Friday 10 July 2015

Cameras and Culling in a DOD-ECS


FireStorm ECS provides a Renderable component, managed by the RenderSystem.
In order to facilitate complex rendering scenarios, this component contains references to several NON-ECS objects: a RenderTarget surface, a source of Geometry, a 'ShaderPass Mask', and so on. A less obvious candidate is the Camera.

I spent a lot of time thinking about cameras - the previous engine iteration has a full-blown Camera object that carries its own Projection and View matrices, a Frustum that can be updated on demand, etc. I wanted to support the notion of multiple active cameras, and view-directed renderables.

I recognized that Cameras typically have a Transform of their own, and usually support being 'attached' to other entities (realized through transform parenting).
'Other entities', eh? The clue was there - the ECS Cameras should not be OOP objects, nor should they be Components with their own glorious System to manage them - they should be Entities.

Let's look inside a Camera class, and see what a Camera really needs, in terms of rendering or culling. At minimum, all Cameras need a Projection matrix, and a View matrix, which will be passed (in some form) to our Vertex Shaders - these represent a camera's 'focal aspect' and 'position aspect' - note they can both be expressed as Transform components, since the Camera is now an Entity - and if we follow this path, then 'attaching' a Camera to any other entity in the game is trivial, since that only involves parenting the View transform. Taking this logic to its extreme, the Camera might lead us toward a special kind of Component in the form of a VP (ModelSpace to CameraSpace) Matrix, which has two parents - Proj and View, which is a TransformComponent, and which is Parent to the TransformComponents of any Renderables associated with a given Camera, allowing us to automate the full MVP Baking of Renderables (unless otherwise indicated) but I digress...

What else does a Camera class usually contain?
It might also contain some Bounds derived from the Camera View, aka the Frustum.
The CullableComponent models spatial bounds, so Camera frustums can be treated as first-class citizens of the CullingSystem, potentially simplifying visibility queries per camera.

And it might contain some Direction Vectors, which are easily extracted from the latest View transform.

There seems to be little reason to retain a full-blown OOP model of a Camera, in light of the fact that all the data requirements can be expressed in Component terms - HOWEVER! Camera Transforms need to be baked some time during the rendering procedure, so it would seem there is an argument for a Camera System, even if it does not manage any Components of its own.

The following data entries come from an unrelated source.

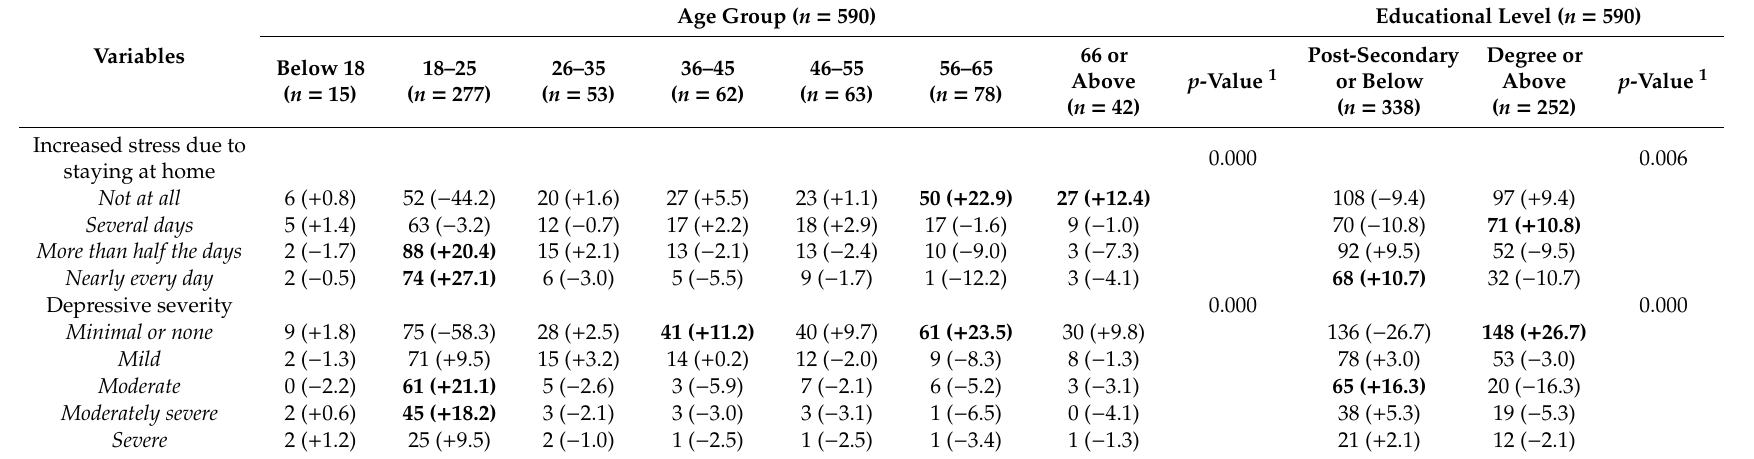
Table 5. Relationship of mental severity and demographic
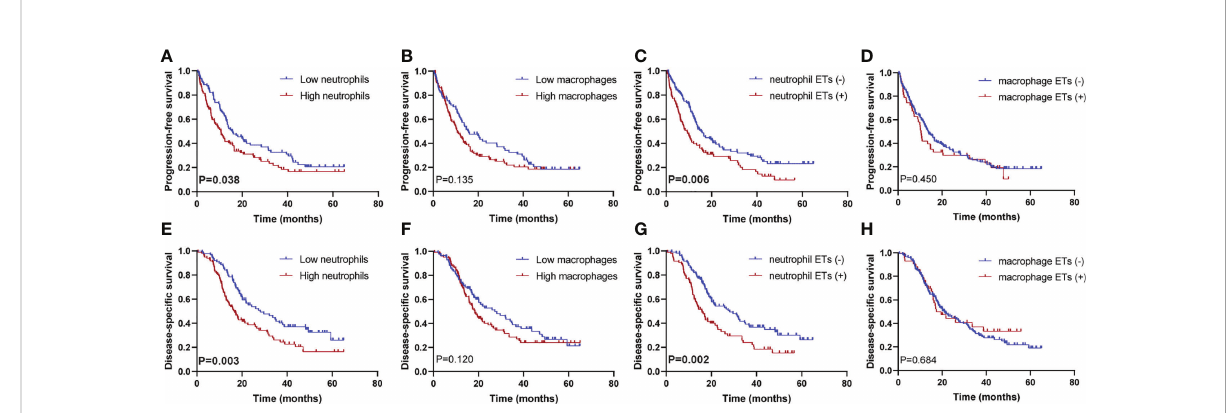
FIGURE 3 Kaplan – Meier survival curves according to neutrophil or macrophage in fi ltration or ETs. Progression-free survival for (A) neutrophil in fi ltration (P=0.038), (B) macrophage in fi ltration (P=0.135), (C) neutrophil ETs (P=0.006), and (D) macrophage ETs (P=0.450); disease-speci fi c survival for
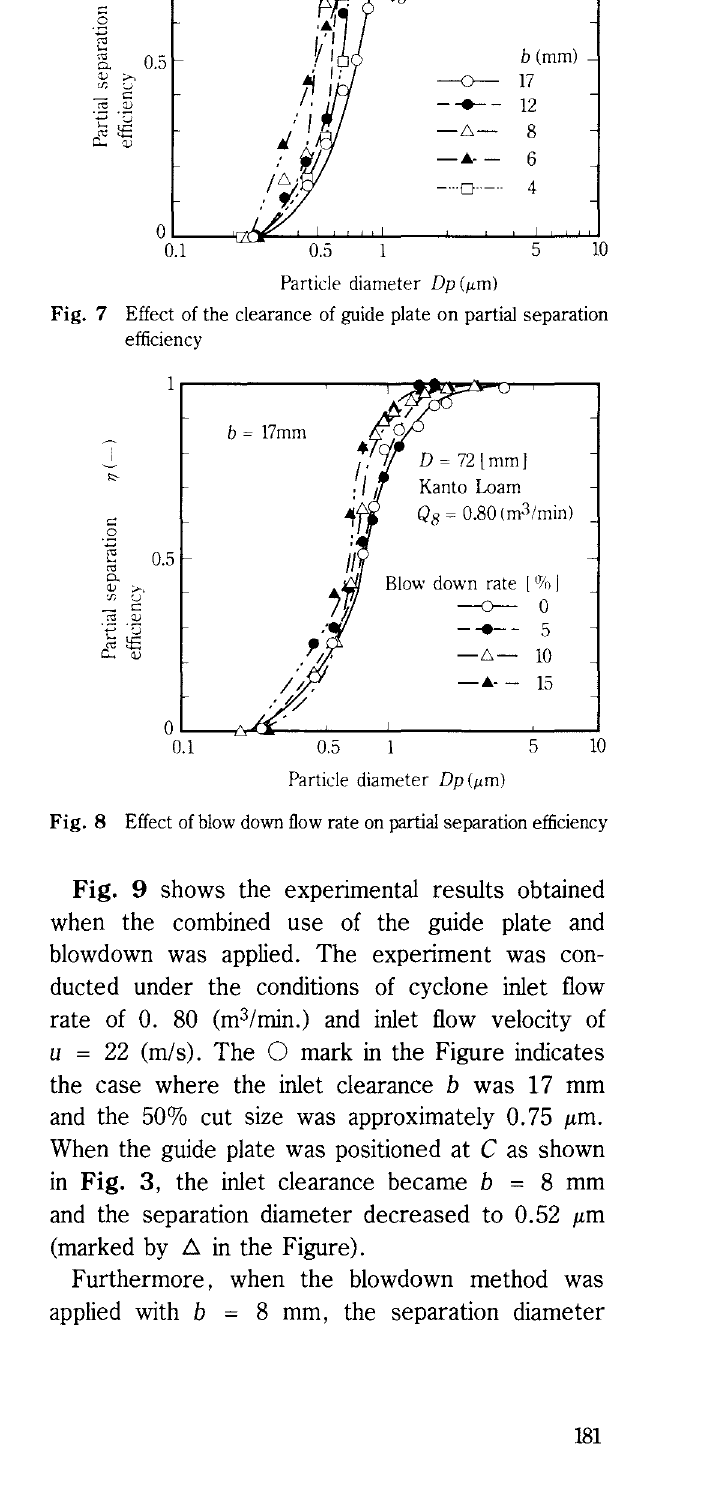
Fig. 7 Effect of the clearance of guide plate on partial separation efficiency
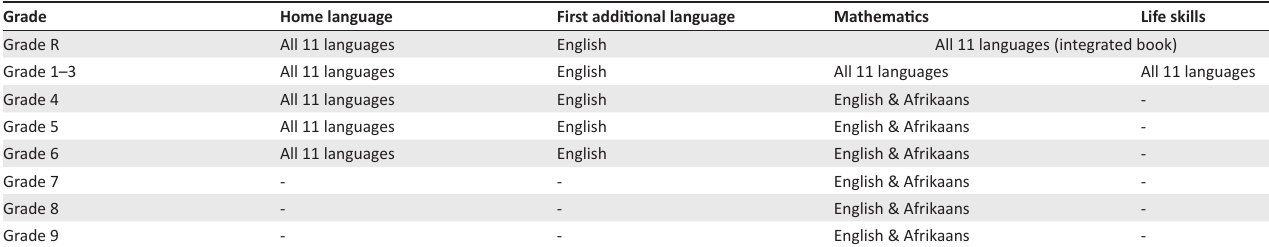
TABLE 1: Workbook subjects and language per grade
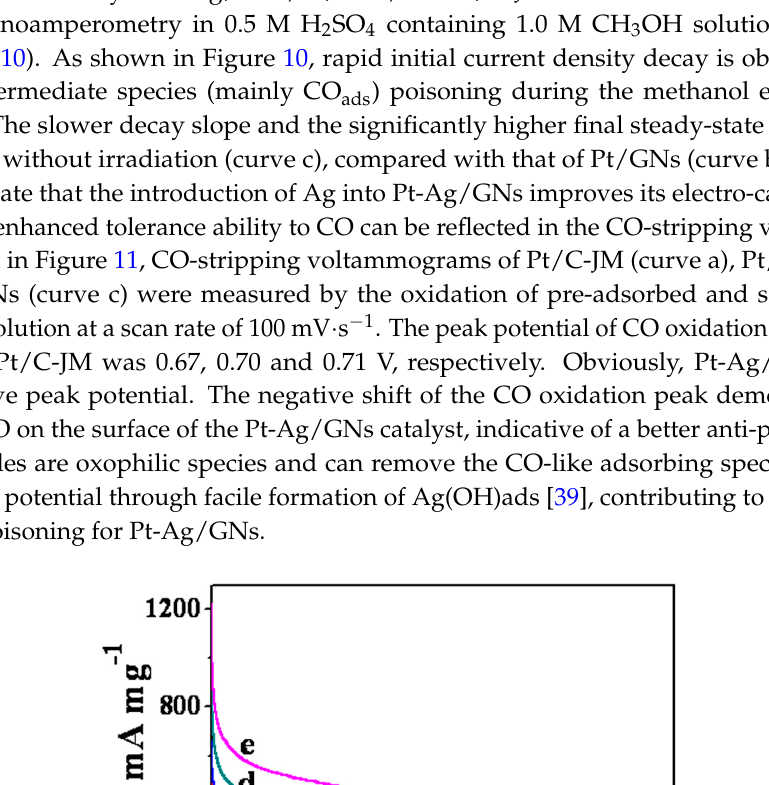
Figure 9. Photocurrent responses of Pt-Ag/GNs: (a) under dark; (b) under intermittent visible irradiation (every 10 s); (c) under intermittent UV irradiation (every 10 s). The catalytic stability of Pt ‐ Ag/GNs, Pt/GNs, and Pt/C ‐ JM for methanol oxidation was further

This does not sit well with me immediately, given my existing System model presumes that each System manages 'some' kind of data. So I'll eat my words, and find an excuse to create a Camera Component, even if it's just a neat way to locate all Camera Entities.

Here's what I'm proposing, and will be testing over the next few days:
With respect to View-directed renderables (Frustum Culling), I also spent a lot of time thinking about how best to handle this for potentially multiple cameras per Render Target while still shoving everything into one Octree and/or Quadtree, and I decided that since now that Cameras are Entities, I can safely add a Camera Reference (in the form of an Entity ID, which is totally safe from any Component ID Manipulation going on under the hood, so its safer than either a Pointer or a Component Index) to the RenderableComponent, such that each Renderable knows which Camera will be used for culling and drawing it.
The SpatialSystem implements the spatial tree, where entity ids are stored according to knowledge of their Bounds and spatial transforms. The CameraSystem will be responsible for querying the visible set of entities for each Camera based on the values in the RenderableComponent, CullableComponent and TransformComponent (which camera to use, bounds of object, transform of object), resulting in a stream of data for visible graphics objects, including cameraspace z depth and instance transforms, ready to be handed to the RenderGraph for further sorting.